So here we are in the middle of March and Zenith Comics is still struggling to get our first comic out the door.
Often, when these long delays in achieving goals or even getting production done I tend to get a bit squirrelly and start second guessing myself.
Let me share that process with you so you can understand how my mind works.
I chose to write the story for issue 1 that I did for a very simple reason. There was no way I could see to tell the history of the Zenith Universe without performing a massive info dump on the readers. Not the best way to introduce a new universe, treating it like a history text book that is.
Now this just makes sense, introduce the universe in 3 steps, 1 a prologue that sets up some of the universe back story and presents a mystery.
2 tell the story of a new hero entering the world so we can see it through his eyes. Again I can't resist tying him to the rest of the mystery without making it too obvious.
3 add in the epilogue that introduces a 3rd side to the whole conspiracy angle.
This works and everyone who has given feedback on the script (minus the epilogue, which as yet remains unwritten) has been very vocal and supportive, wanting to see it in print.
Alex is gay. It is the way it is. I thought about changing it, making him straight and not worrying about it, but he won't let me. He wants what he wants and I have no choice but to obey that or I will betray the story.
Okay, I can more than live with that and it makes the story stronger and unique.
So why am I losing the faith? Why am I getting squirrelly?
Simply the lack of progress, after losing 2 artists and now in a holding pattern with a 3rd while he gets some other projects done. I don't want to announce him to your all or show you his work, until I see the first set of work on the Zenith Universe.
One bitten, twice shy as they say.
So what is the point of all this rant? I have no idea really, I think I just needed to get it off my chest.
Look, there is one thing I want to say, and that is this. I need your interaction, I need your feedback, support and hope. I need some outside energy to help me rekindle my engines, cause the tank is running dry and it's 100 miles until the next gas station.
If you get what I mean.
Read the script here, share it with your friends, post comments below and even jump over to the Facebook page and start the chat there.

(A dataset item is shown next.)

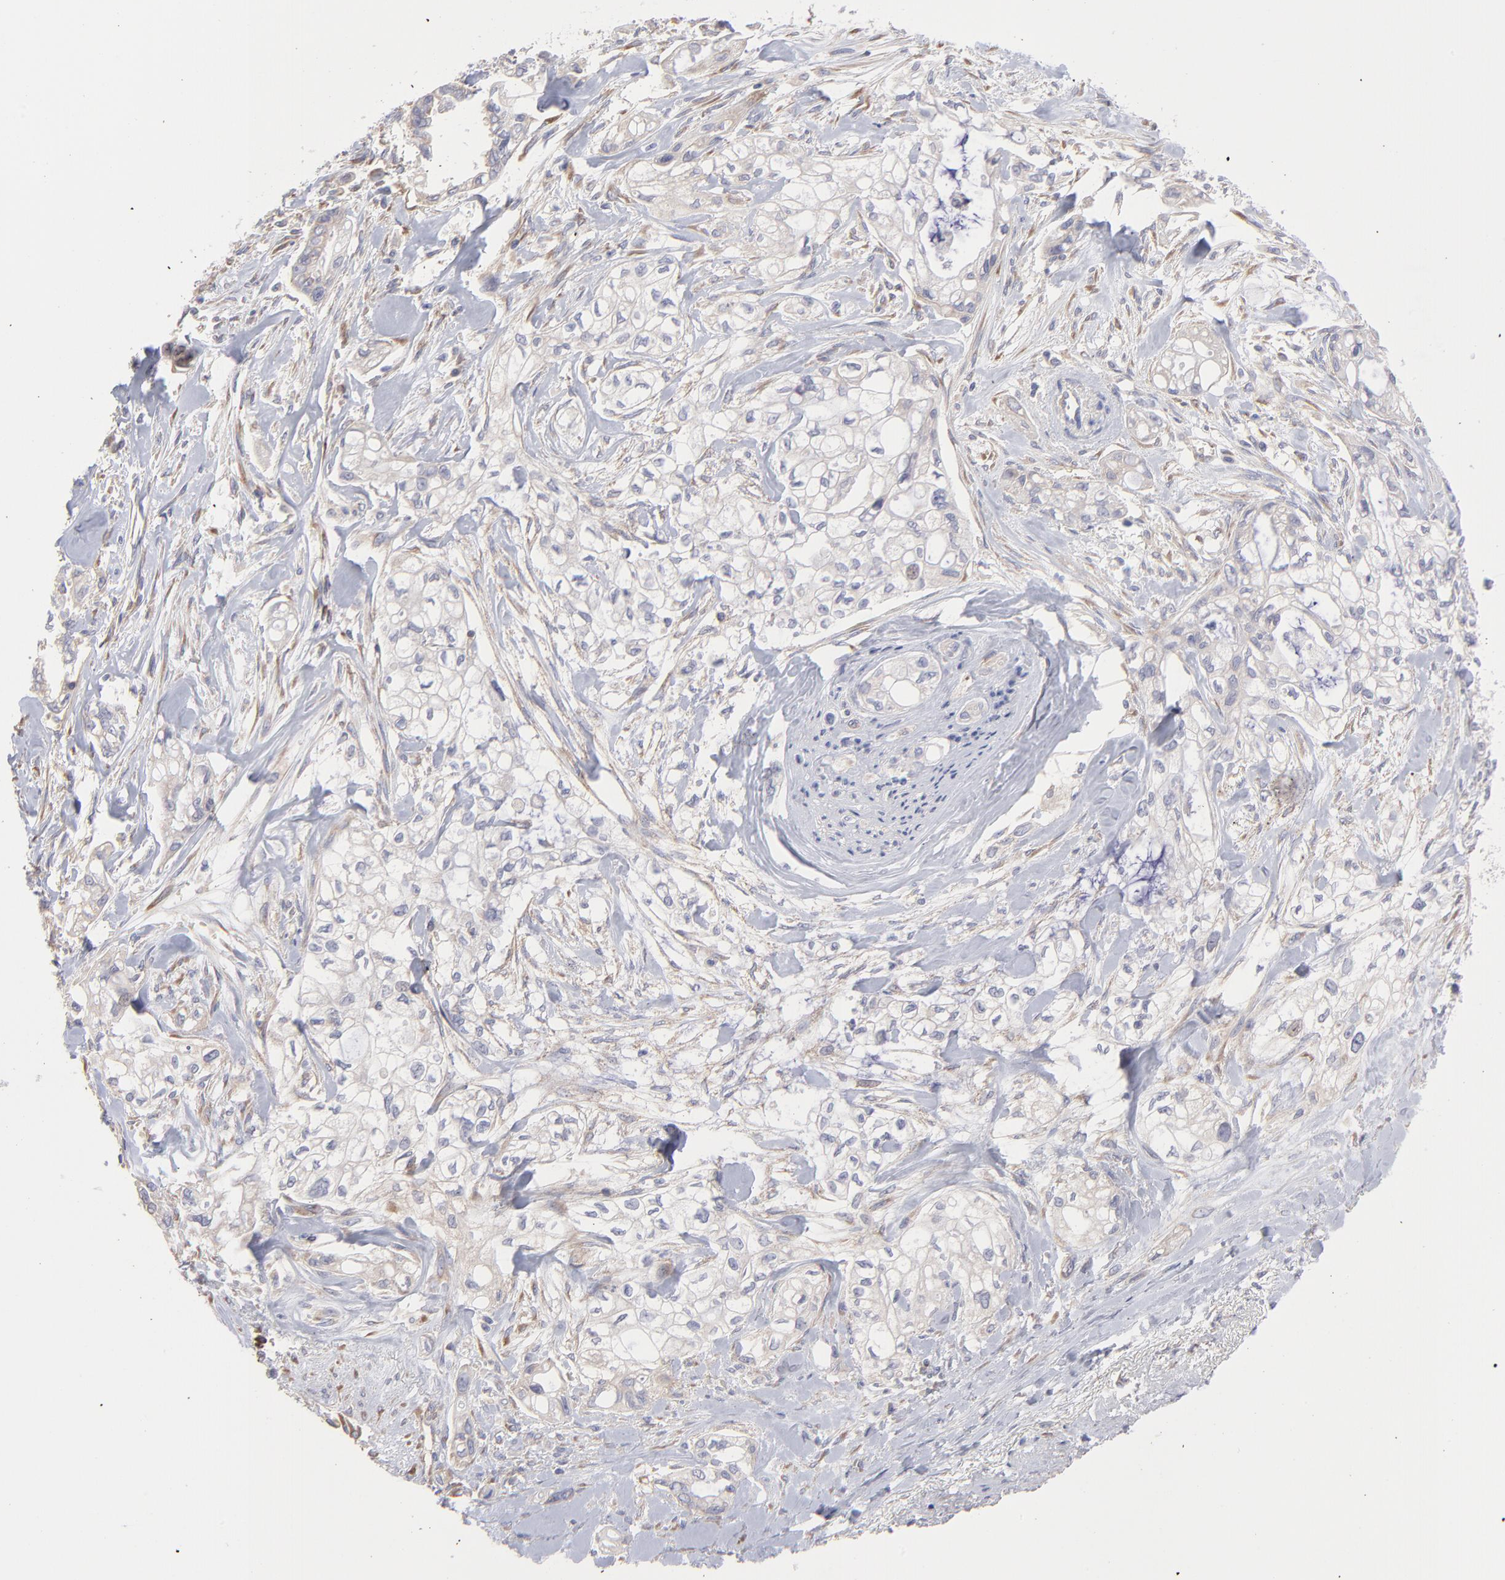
{"staining": {"intensity": "negative", "quantity": "none", "location": "none"}, "tissue": "pancreatic cancer", "cell_type": "Tumor cells", "image_type": "cancer", "snomed": [{"axis": "morphology", "description": "Normal tissue, NOS"}, {"axis": "topography", "description": "Pancreas"}], "caption": "IHC of pancreatic cancer demonstrates no staining in tumor cells. The staining was performed using DAB (3,3'-diaminobenzidine) to visualize the protein expression in brown, while the nuclei were stained in blue with hematoxylin (Magnification: 20x).", "gene": "RPLP0", "patient": {"sex": "male", "age": 42}}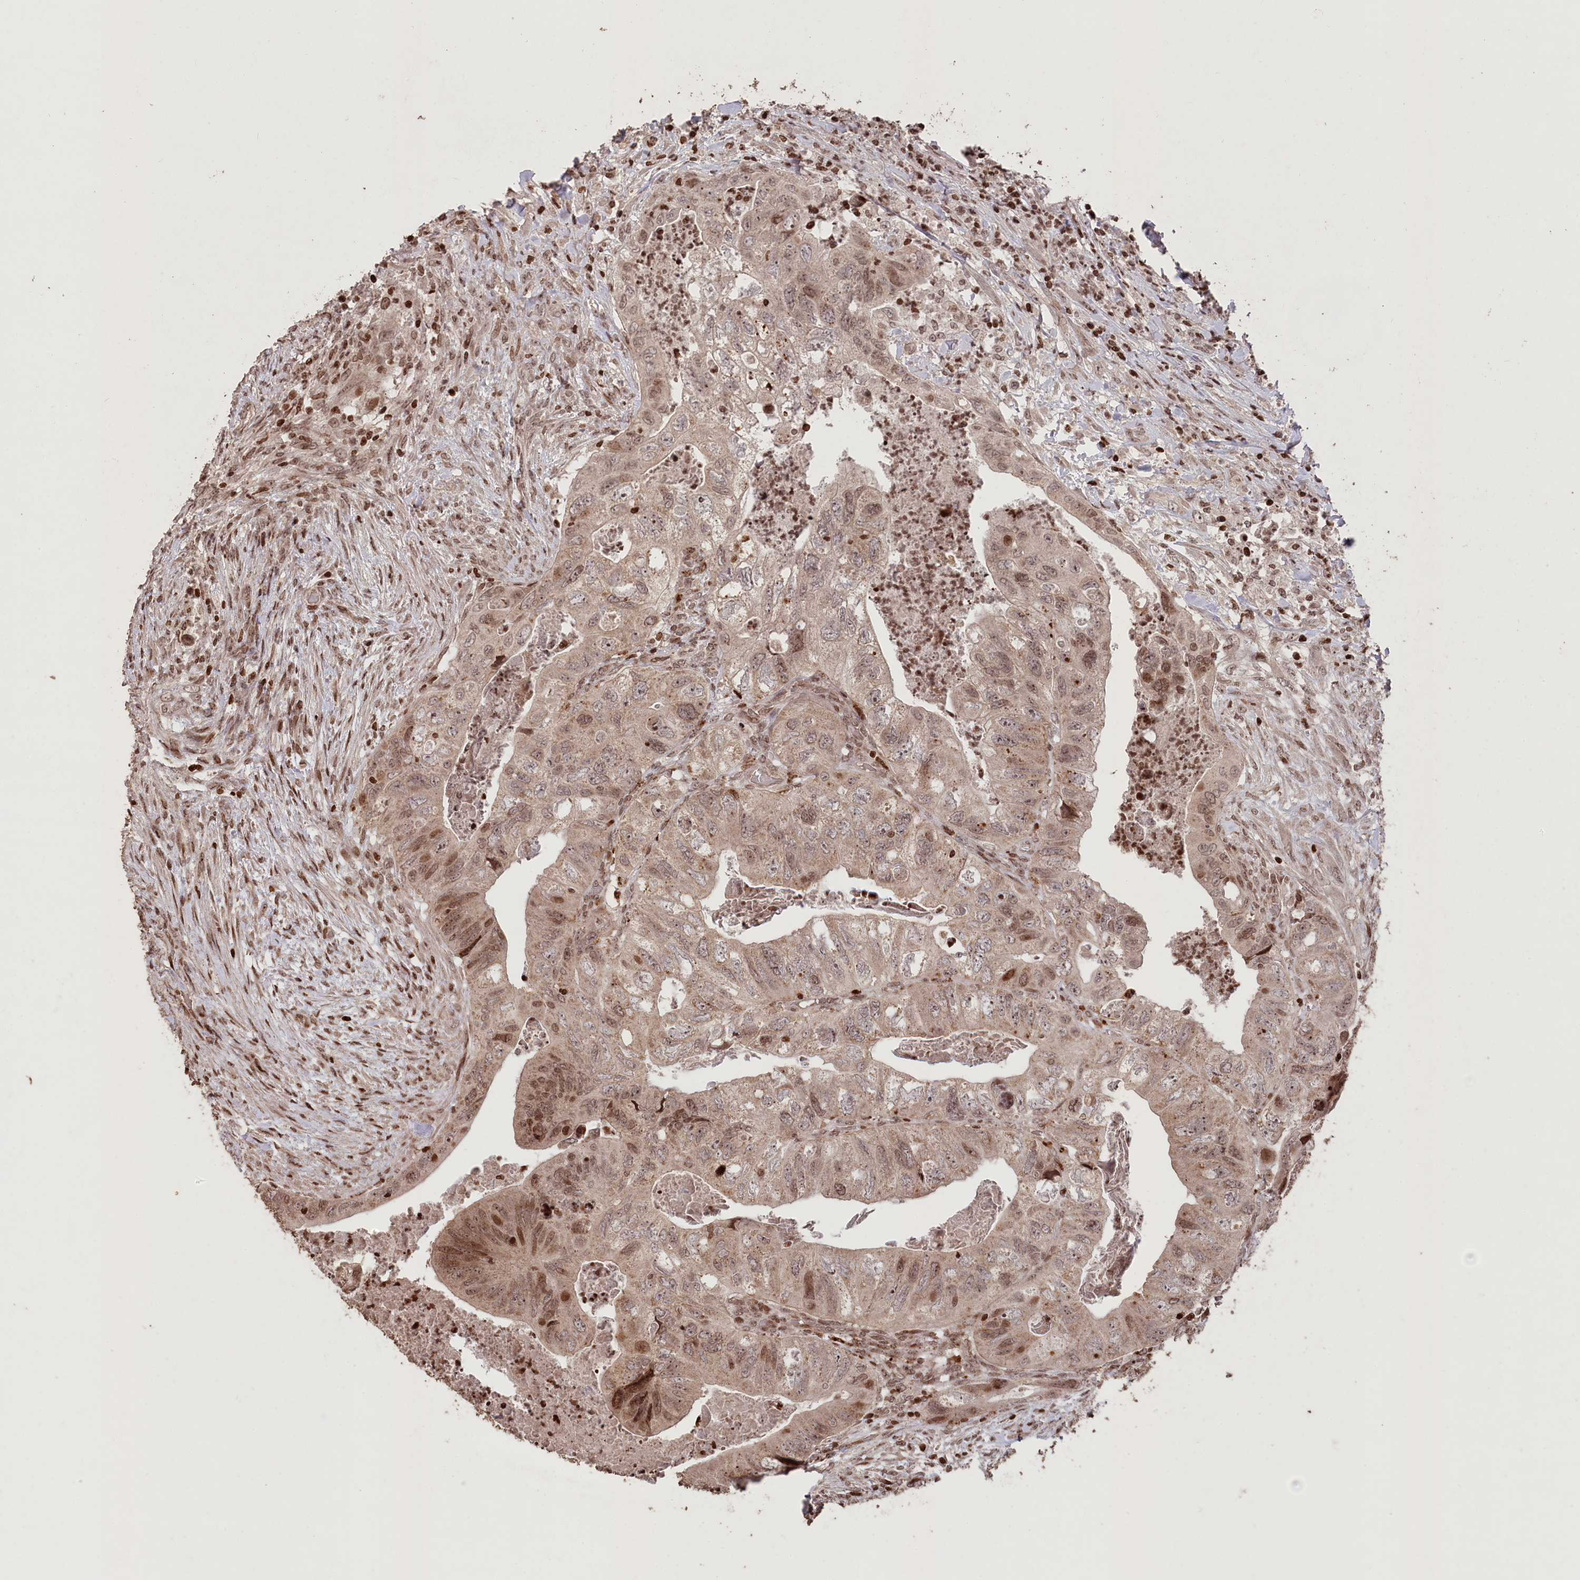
{"staining": {"intensity": "moderate", "quantity": ">75%", "location": "cytoplasmic/membranous,nuclear"}, "tissue": "colorectal cancer", "cell_type": "Tumor cells", "image_type": "cancer", "snomed": [{"axis": "morphology", "description": "Adenocarcinoma, NOS"}, {"axis": "topography", "description": "Rectum"}], "caption": "Tumor cells exhibit moderate cytoplasmic/membranous and nuclear staining in about >75% of cells in colorectal adenocarcinoma.", "gene": "CCSER2", "patient": {"sex": "male", "age": 63}}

If you want to Zenith go forward, this is a way that costs you nothing and pays off in spades as it will revive my imagination and my work ethic to get this product up and out.
So there it is, this is me asking you to help me by showing me that you care or that there is interest.
Consider it a reaching out, a cry for help or a shot in the dark.
Whichever you choose to see it as, but if even 10 of you do what I am asking, that could be the start of a ball rolling.
This is me, hoping and praying in Montreal.